Farmers markets are a foodie’s best friend. Fanatical farmers and food producers come out of the woodwork to sell you their most outrageous heirloom tomatoes, their free-est range meats, their local-est honey, and the freshest cut flowers. You pile these precious finds into your resusable grocery tote, ride your bicycle home, and whip up a meal that impresses even your foodiest of foodie friends.
Amidst this smorgasbord of glorious foodie fare, there lies a dark side to the best farmers markets: they are not free to the farmer! Booth fees are high enough to deter the smallest, most niche producers from bringing those rarest and deliciousest of goodies to your neighborhood on Saturday morning… not to mention that any prepared foods are required to have been made in a commercial kitchen. What to do, what to do? Why, hold an underground farmers market, of course! Disclaimer: NileGuide in no way condones illegal foodie behavior, no matter how scrumptious it may be. Without further ado, here are three underground farmers markets I managed to find for your enjoyment!

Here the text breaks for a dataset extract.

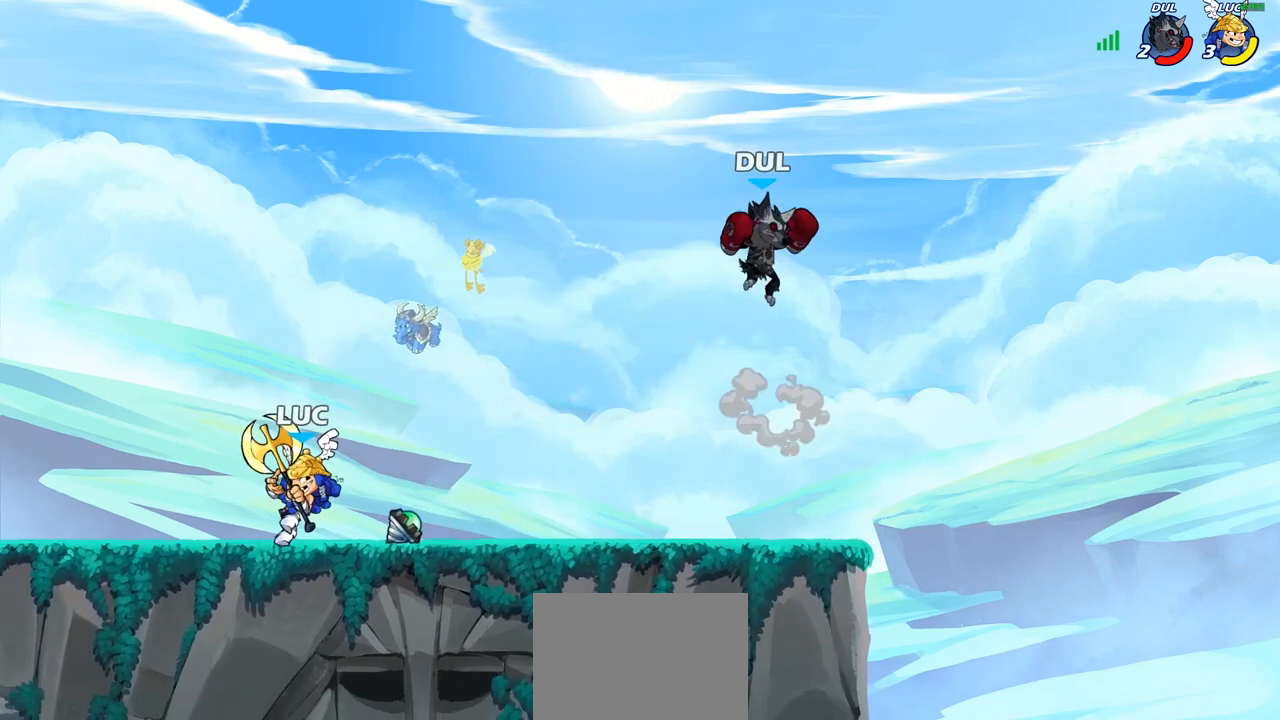
{"buttons": [], "left_stick": "center", "right_stick": "center", "events": [[17, "R2", "down"], [133, "left_stick", "down"], [167, "R2", "up"], [267, "SQUARE", "down"], [367, "SQUARE", "up"], [417, "left_stick", "center"]]}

Our first underground farmers market comes from dutchgrub: Talkin’ Food’s Amsterdam Underground Market. More specifics about the event are found here (only click if you can read Dutch). Europe has a rich history of local markets, but apparently even these are getting too commercialized for those farmers and producers on the fringe. Held on May 16, 2010, Amsterdam’s underground market gave conscious foodies the opportunity to buy their local sausages, jams, and other Dutch goodies from the comfort of a semi-private, commercial-company-free environment. Yum.

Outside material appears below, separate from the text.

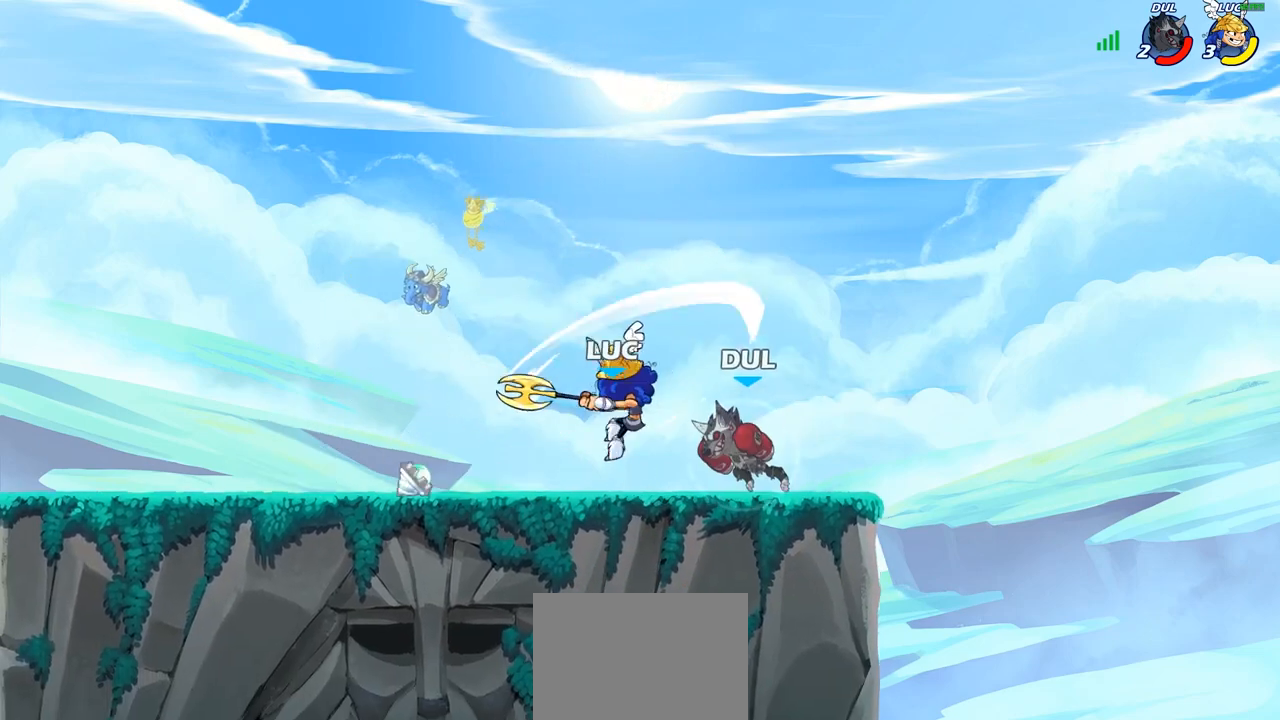
{"buttons": ["SQUARE"], "left_stick": "center", "right_stick": "center", "events": [[300, "SQUARE", "down"], [400, "SQUARE", "up"], [467, "SQUARE", "down"]]}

LexEat! tipped me off to another one of these underground market phenomenons: a London event held at a certain Ms. Marmite Lover’s house (great name, by the way). While it certainly wasn’t technically ‘underground’, and was more of a bake and craft sale than a farmers market, it provided a great opportunity for individual producers of foods and utensils/accessories to bring their products to 200+ customers in a semi-formal setting. Complete with bloggers and supper club owners on hand, Ms Marmite Lover’s event was an action-packed day of demos, eating, and wonderfully underground treasures.
And to top it all off, it just wouldn’t be a foodies post without a discussion of San Francisco’s contribution to the underground farmers market scene. In fact, the events in London and Amsterdam were actually modelled after the San Francisco Underground Farmers Market, which has somewhat successfully held three markets in the past few months. Why do I say somewhat successfully? Well, because the food community in San Francisco is a large one and someone snitched to the Health Department (or perhaps the line of people stretching around the block to get in tipped them off). Apparently selling foodstuffs on the second floor of a warehouse without a permit isn’t totally kosher with the City of San Francisco, so the market has been shut down on more than one occasion.
At the end of the day, the point isn’t about whether or not these underground farmers markets are successful. What is important is that more and more people are stepping up to the challenge of trying to feed communities by growing/making within the confines of their back yards, tiny farms, and apartment kitchens. What I find even more significant is the fact that the public is increasingly aware of, and interested in, the smaller producers.
What do you think? Do you like the idea of uber-small producers being responsible for what ends up on your table? And do you know of any more underground farmers markets?